··· 提示文
解体お役立ち情報

建物を解体した後の
土地・建物の固定資産税

固定資産税とは
毎年1月1日時点で土地や建物などの不動産に課せられる税金です。
各市町村が保管する固定資産税課税台帳を基に、対象の不動産の所有者に固定資産税の支払いが義務付けられています。
例えば、前年の12月31日までに建物が解体されると次年度には建物の固定資産税は課税されなくなります。しかしながら、1月1日をまたいで建物が解体されると、当該年度は建物が存在していなくても1年間分固定資産税が課税されることになります。
建物を解体すると固定資産税は“高くなる”?
建物を解体して更地にすると、その建物が存在していた土地の固定資産税額は解体前と変わり、税額が増えてしまいます。
しかし建物を解体したから固定資産税が高くなったのではなく、『固定資産税が元の標準的な税額に戻った』という表現が正しい説明になります。
税金が元通りに課せられるとは?
固定資産税とは土地や建物を所有している所有者に課される市町村税ですが、居住用の建物が建っている土地については、その税額が軽減される「住宅用地特例」が適用されます。
これによって建物の敷地に課される固定資産税額は軽減されます。
『住宅用地特例』とは住宅用地の減税措置
『住宅用地特例』とは住宅一戸分につき200平方メートルまでの小規模住宅用地に対して、固定資産税と都市計画税で受けられる減税措置です。
固定資産税は課税標準の1/6に軽減、都市計画税は1/3に軽減されます。
······
課題のねらい>
固定資産税についての提示文から、「各市町村が保管する固定資産税」から「固定資産税は課税標準の1/6に軽減、都市計画税は1/3に軽減されます。」までを一字も変えずに書き写してください。
··· データ一覧
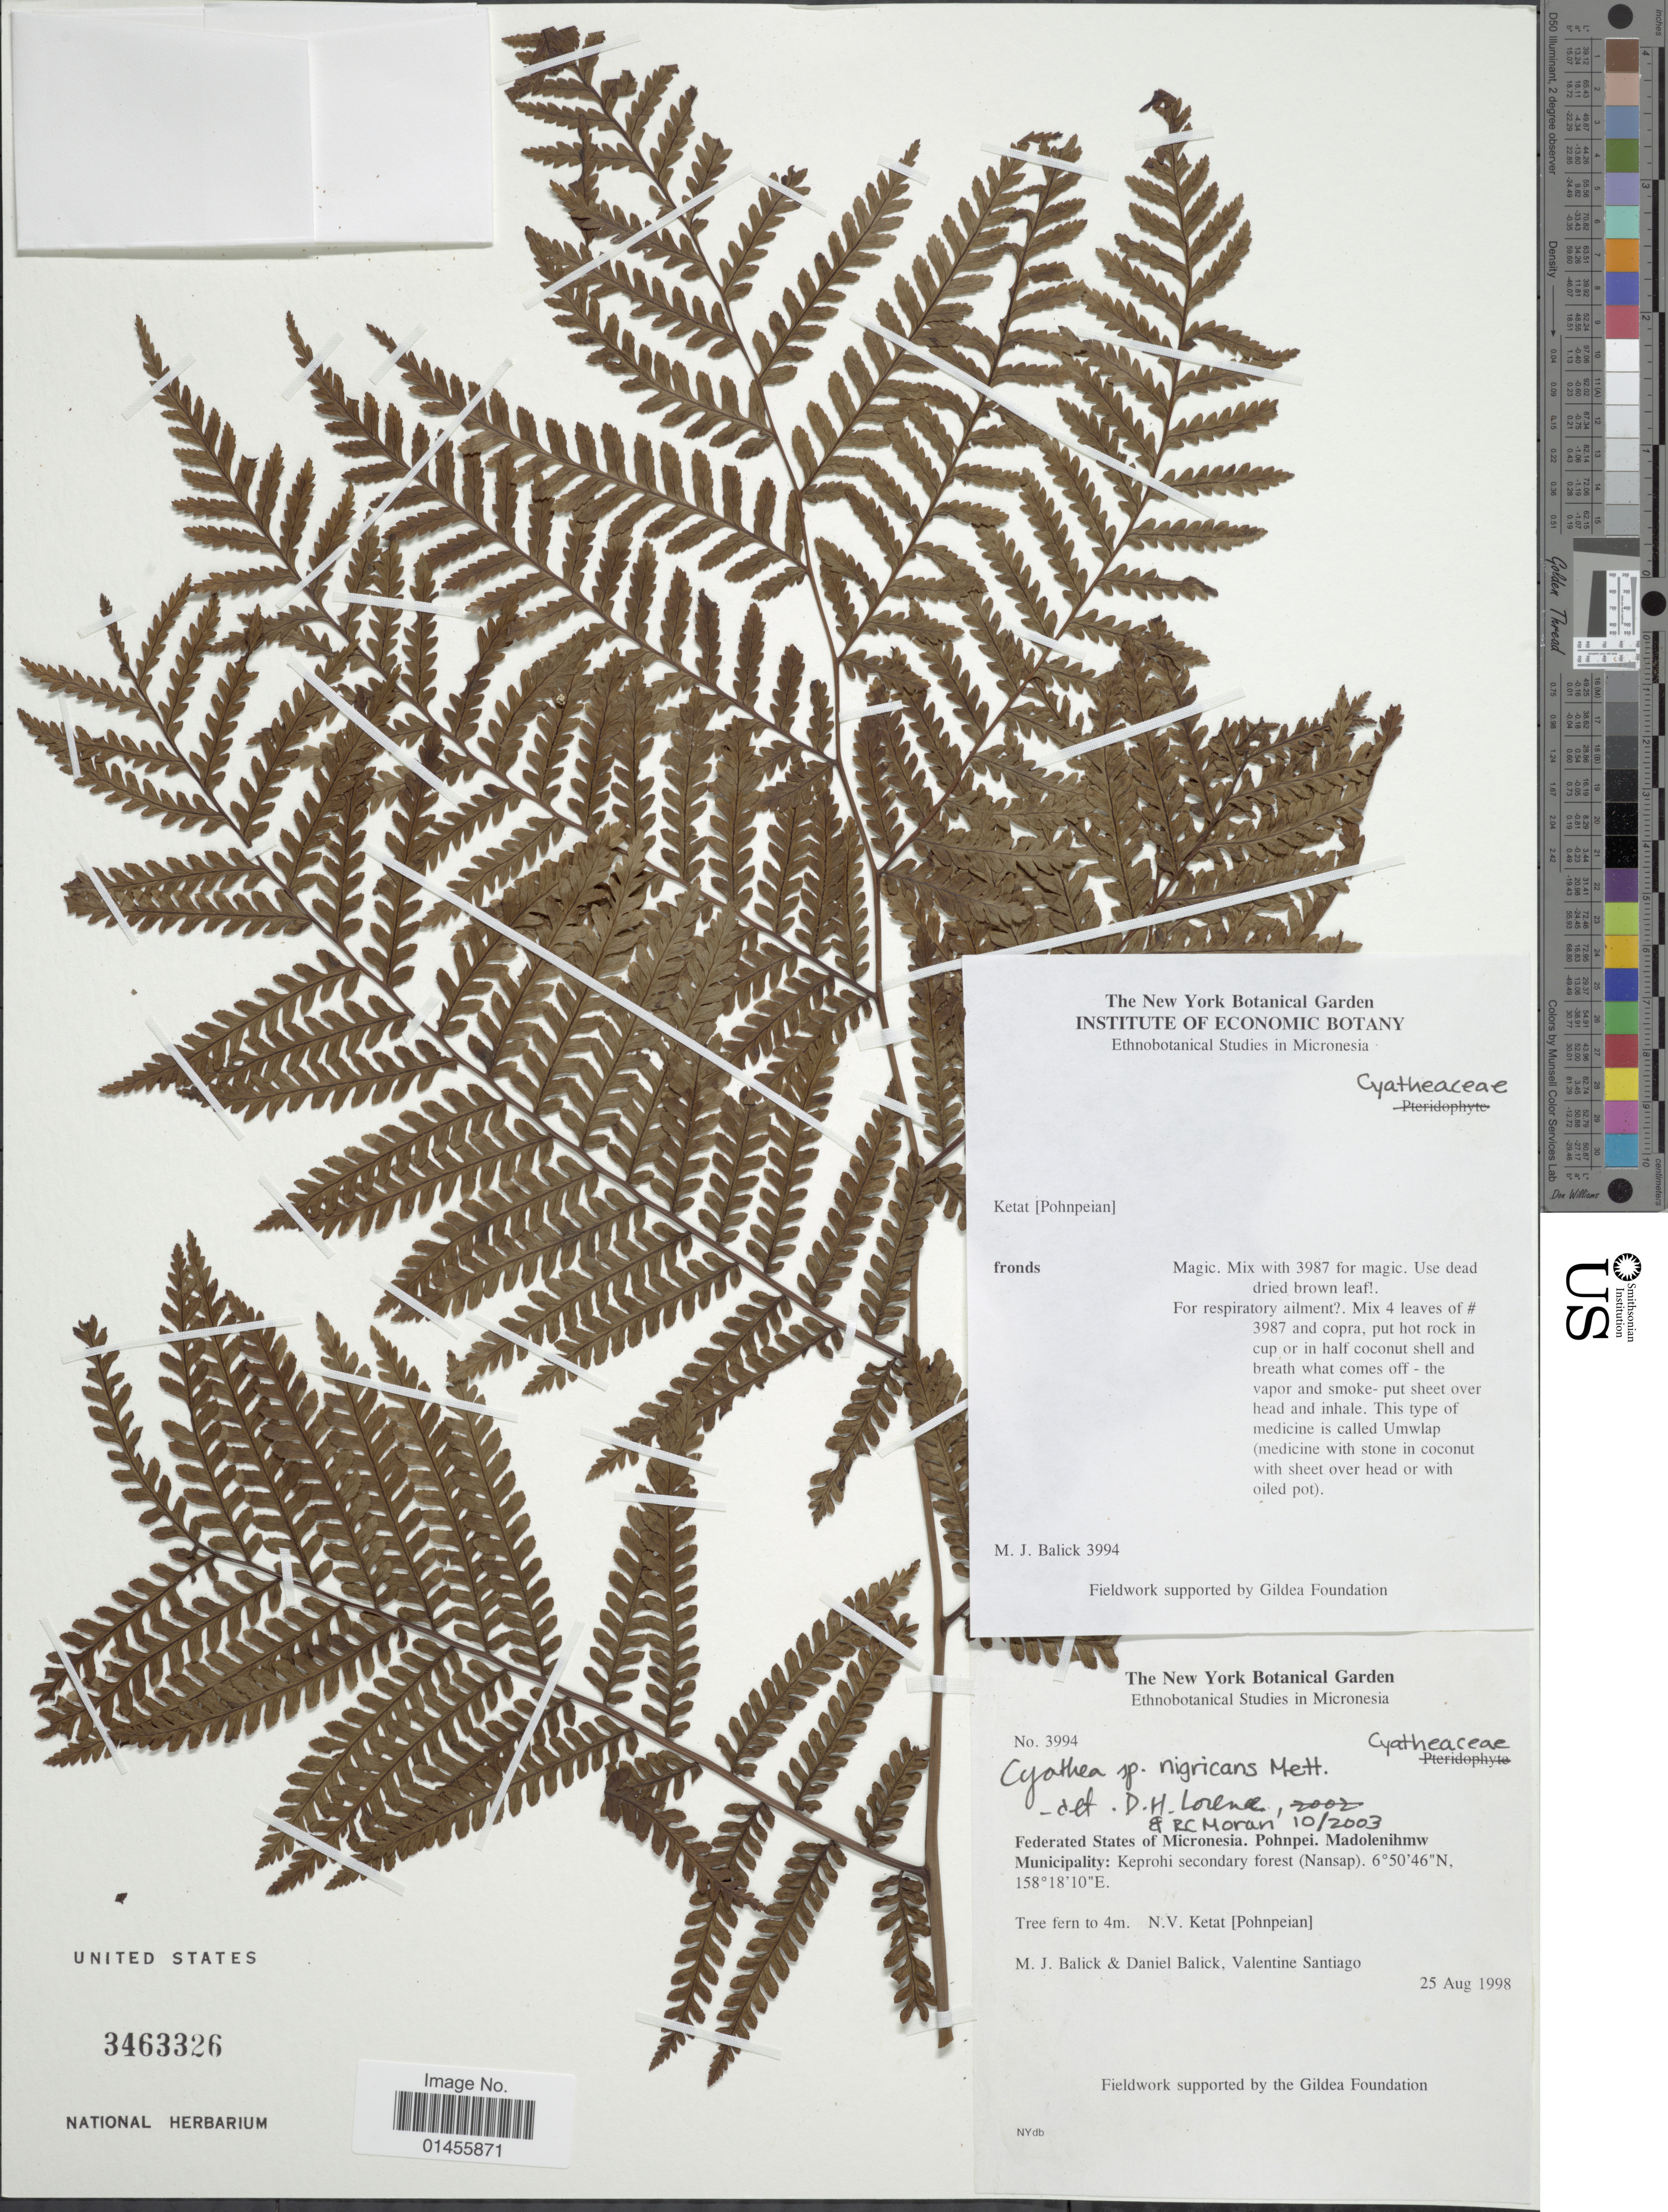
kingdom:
······
··· データ一覧
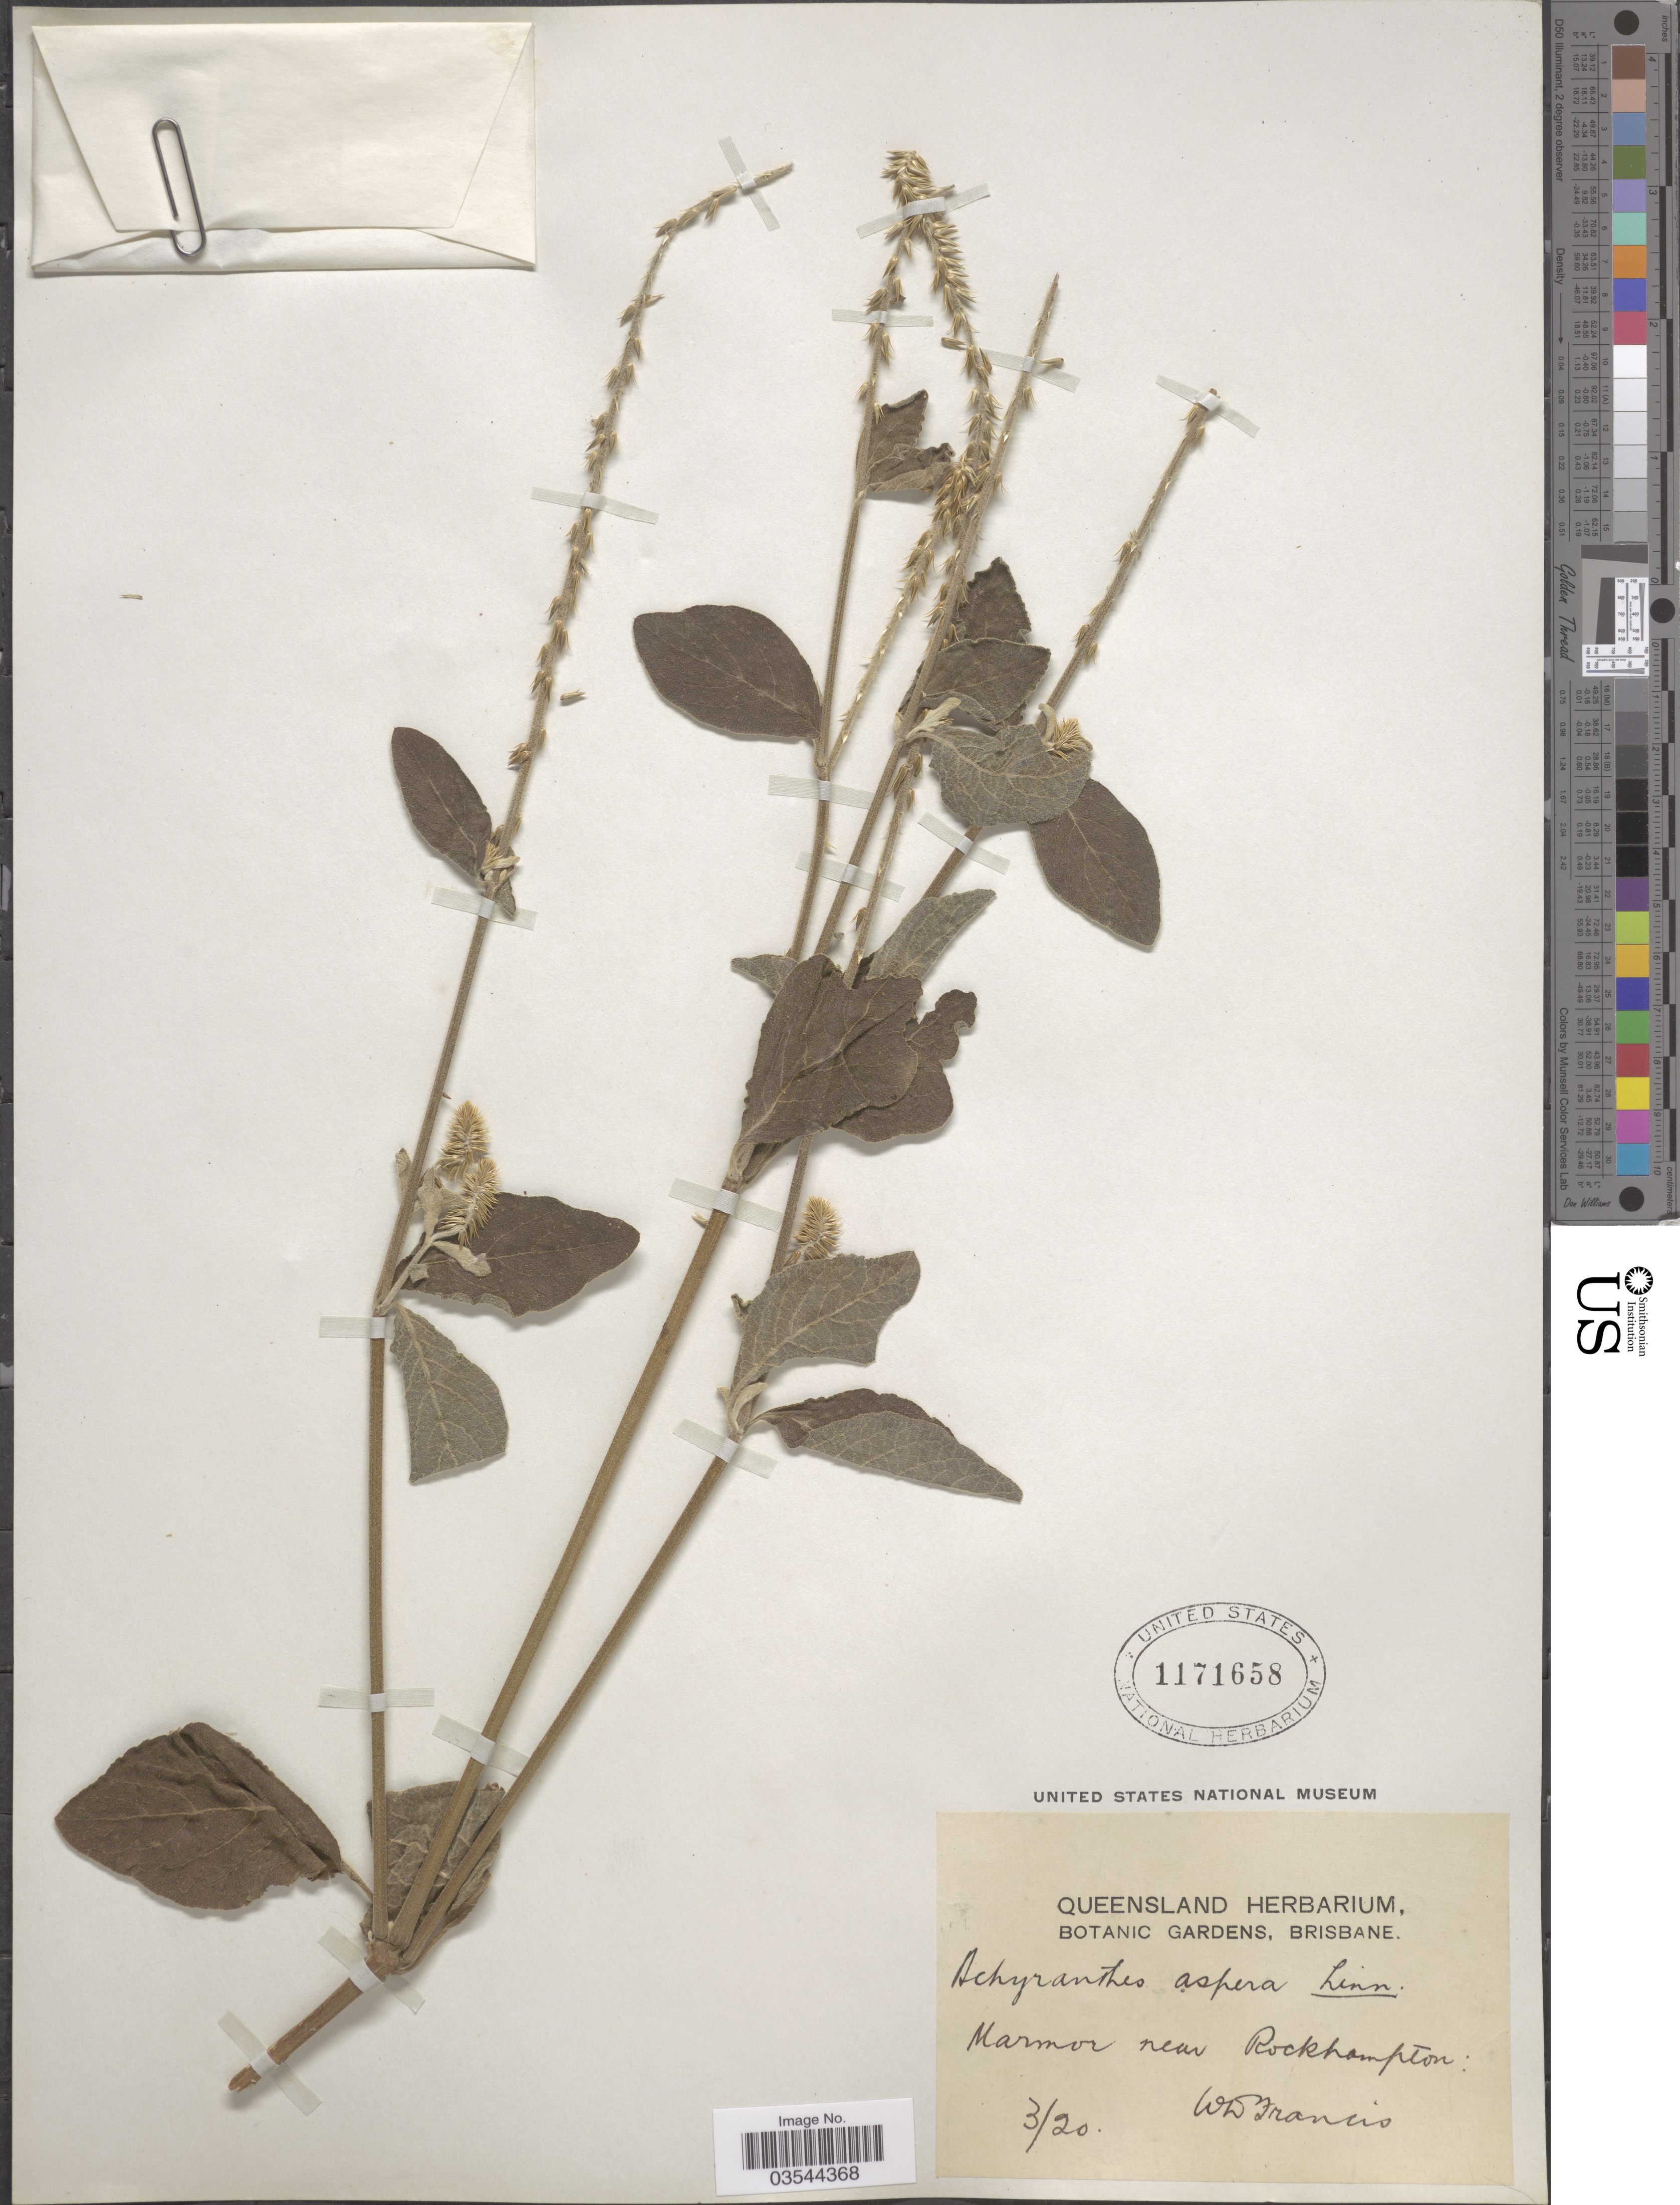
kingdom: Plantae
······
解答例>
各市町村が保管する固定資産税課税台帳を基に、対象の不動産の所有者に固定資産税の支払いが義務付けられています。
例えば、前年の12月31日までに建物が解体されると次年度には建物の固定資産税は課税されなくなります。しかしながら、1月1日をまたいで建物が解体されると、当該年度は建物が存在していなくても1年間分固定資産税が課税されることになります。
建物を解体すると固定資産税は“高くなる”?
建物を解体して更地にすると、その建物が存在していた土地の固定資産税額は解体前と変わり、税額が増えてしまいます。
しかし建物を解体したから固定資産税が高くなったのではなく、『固定資産税が元の標準的な税額に戻った』という表現が正しい説明になります。
税金が元通りに課せられるとは?
固定資産税とは土地や建物を所有している所有者に課される市町村税ですが、居住用の建物が建っている土地については、その税額が軽減される「住宅用地特例」が適用されます。
これによって建物の敷地に課される固定資産税額は軽減されます。
『住宅用地特例』とは住宅用地の減税措置
『住宅用地特例』とは住宅一戸分につき200平方メートルまでの小規模住宅用地に対して、固定資産税と都市計画税で受けられる減税措置です。
固定資産税は課税標準の1/6に軽減、都市計画税は1/3に軽減されます。